Students protest School of Engineering and Applied Sciences partnership with defense contractors
Young Democratic Socialists of America protests, some SEAS students oppose
Students marched to Davis Hall Friday demanding the School of Engineering and Applied Sciences end its partnerships with Lockheed Martin and Northrop Grumman.
Lockheed Martin and Northrop Grumman are two of SEAS’ 11 gold partners and manufacture defense technologies.
Twenty students, including Young Democratic Socialists of America members and engineering students, gathered in the Student Union lobby before walking to Davis Hall to protest the partnerships. SEAS accepts money from these companies, which use UB to recruit students for internships and jobs.
Lockheed Martin weapons were used in the Feb. 21 Yemen bus bombing which killed over 40 people, with at least 29 victims under 15 years old, according to The Guardian. YDSA said Northrop Grumman raised “billions” from its arms deals with the U.S. military and Saudi Arabia. According to its website, Northrop Grumman is “heavily involved in the training and development of Saudi military personnel” and has sold the F-5 Tiger tactical fighter jet (1971), among other things, to Saudi Arabia.
YDSA condemned both companies as protesters chanted “UB kills babies” and “A better world is possible” while marching to SEAS Interim Dean Rajan Batta’s office with signs reading “Don’t worry –– they won’t drone-strike your kids!” and “UB takes blood money.” Six students from SEAS opposed YDSA, saying many companies, including Apple and Google, currently have or have had contracts with the Department of Defense.
Batta wrote in an email that the two companies also participate in “non-defense related work.” The engineering program relies on the companies’ support, along with support from alumni and other foundations, for students to receive a “well-rounded education,” according to Batta.
“Such gifts and sponsorships help make possible an array of programs that enhance the student experience,” Batta wrote. “For example, [Engineering Partnership Program] funds help support student clubs, STEM education, experiential learning and efforts to prepare our students for a wide range of careers.”
Timothy Dunn, a senior political science major and YDSA secretary, said the two companies promote “imperialism” through “lobbying” and “building and selling” bombs, and students should avoid working for them.
“An engineering degree or any degree from the school can get you jobs at hundreds of different companies,” Dunn said. “You don't have to choose to work for a company that builds bombs, or sells bombs and kills too often.”
Sophia Matla, a junior mechanical and aerospace engineering major, handed out fliers calling YDSA’s argument “hypocritical.” The argument listed various items, including airplanes, remote-operated robots and digital photography, that students likely have used that are maintained by the military.
“Just because they make weapon systems doesn’t mean they’re the ones using it,” Matla said. “So why are they protesting people’s jobs, saying the engineering school shouldn’t accept money from these [companies]?”
SEAS’ partners donate to UB each year and receive perks in exchange, including their logo on UB’s website, signs at UB events, access to school and student club events and access to the dean, according to UB’s website.
Ryan Daniels, a sophomore mechanical aerospace engineering major, said he doesn’t believe SEAS and its students are accepting “blood money” or are war criminals for partnering with defense contractors.
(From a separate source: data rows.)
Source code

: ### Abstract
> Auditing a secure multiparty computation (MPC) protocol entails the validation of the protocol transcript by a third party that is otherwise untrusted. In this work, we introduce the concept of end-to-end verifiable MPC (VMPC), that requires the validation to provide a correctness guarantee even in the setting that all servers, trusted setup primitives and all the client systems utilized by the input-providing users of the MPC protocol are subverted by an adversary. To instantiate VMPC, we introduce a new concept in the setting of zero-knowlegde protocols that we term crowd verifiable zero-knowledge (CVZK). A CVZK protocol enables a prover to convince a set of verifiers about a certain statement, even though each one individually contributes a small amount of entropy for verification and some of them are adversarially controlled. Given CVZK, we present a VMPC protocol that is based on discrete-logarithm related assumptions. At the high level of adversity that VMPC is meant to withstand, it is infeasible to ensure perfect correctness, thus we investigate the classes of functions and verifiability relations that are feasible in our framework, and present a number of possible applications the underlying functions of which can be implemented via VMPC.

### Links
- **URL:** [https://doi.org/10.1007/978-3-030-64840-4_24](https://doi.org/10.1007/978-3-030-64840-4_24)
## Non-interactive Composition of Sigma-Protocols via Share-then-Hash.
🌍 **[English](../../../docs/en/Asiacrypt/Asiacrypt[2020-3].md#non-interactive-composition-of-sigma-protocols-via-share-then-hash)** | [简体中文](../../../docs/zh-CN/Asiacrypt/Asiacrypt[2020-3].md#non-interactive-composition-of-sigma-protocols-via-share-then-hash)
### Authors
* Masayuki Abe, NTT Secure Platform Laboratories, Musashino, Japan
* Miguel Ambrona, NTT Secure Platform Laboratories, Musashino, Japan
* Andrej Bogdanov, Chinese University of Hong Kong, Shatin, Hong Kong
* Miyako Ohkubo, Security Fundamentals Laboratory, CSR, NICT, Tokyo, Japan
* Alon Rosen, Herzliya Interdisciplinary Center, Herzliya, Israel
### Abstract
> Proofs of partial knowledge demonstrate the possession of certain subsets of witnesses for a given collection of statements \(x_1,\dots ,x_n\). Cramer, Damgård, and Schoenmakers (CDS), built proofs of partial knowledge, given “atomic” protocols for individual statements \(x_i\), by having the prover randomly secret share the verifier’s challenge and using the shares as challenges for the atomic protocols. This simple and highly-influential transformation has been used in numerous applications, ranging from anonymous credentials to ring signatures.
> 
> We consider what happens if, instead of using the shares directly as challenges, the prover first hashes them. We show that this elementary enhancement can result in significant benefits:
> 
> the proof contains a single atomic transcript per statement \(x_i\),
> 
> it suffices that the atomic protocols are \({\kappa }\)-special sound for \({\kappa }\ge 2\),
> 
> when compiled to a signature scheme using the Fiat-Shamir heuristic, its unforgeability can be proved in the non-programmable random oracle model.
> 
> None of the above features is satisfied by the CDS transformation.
He said if SEAS didn’t support these companies, the school would lose a significant amount of funding.
“The problem is that those companies make up a significant portion of SEAS’ budget, and by taking away those companies from our engineering school, we’d be cutting our engineering program down to bare bones –– we wouldn’t be getting a quality education anymore,” Daniels said. “It would make UB a lot less competitive on the engineering stage.”
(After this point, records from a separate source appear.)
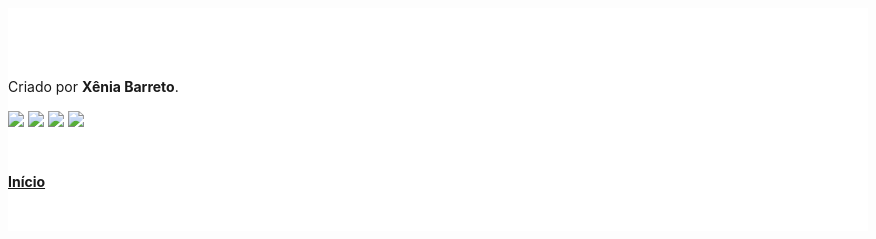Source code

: 
<img style="border-radius: 20%;" src="https://unavatar.now.sh/github/xeniabarreto" width="200px;" alt=""/> </td><br> 

<br>

Criado por **Xênia Barreto**.
<br>



  <div>
    <a href="https://www.linkedin.com/in/xênia-barreto-020334209/" target="_blank"><img src="https://img.shields.io/badge/-LinkedIn-%230077B5?style=for-the-badge&logo=linkedin&logoColor=white" target="_blank"></a>  
  <a href = "https://github.com/xeniabarreto/"><img src="https://img.shields.io/badge/GitHub-black?style=for-the-badge&logo=github&logoColor=white" target="_blank"></a>
   <a href = "mailto:xeniabarreto22@gmail.com"><img src="https://img.shields.io/badge/Gmail-D14836?style=for-the-badge&logo=gmail&logoColor=white" target="_blank"></a>
   <a href="https://instagram.com/xeniabarreto" target="_blank"><img src="https://img.shields.io/badge/-Instagram-%23E4405F?style=for-the-badge&logo=instagram&logoColor=white" target="_blank"></a>
 </div>
  

<br>

#### [Início](#sumário) 

<br>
Calvin Camodeca-Schmitz, co-chair of YDSA, says UB shouldn’t enable partnerships with these companies and hopes the protest brought the partnerships to students’ attention.
“We hope this kicks off a continued campaign for other groups on campus and they will join us in future campaigns on this issue,” Camodeca-Schmitz said. “We hope engineering students saw this and haven’t considered the defense partnerships before and now they are.”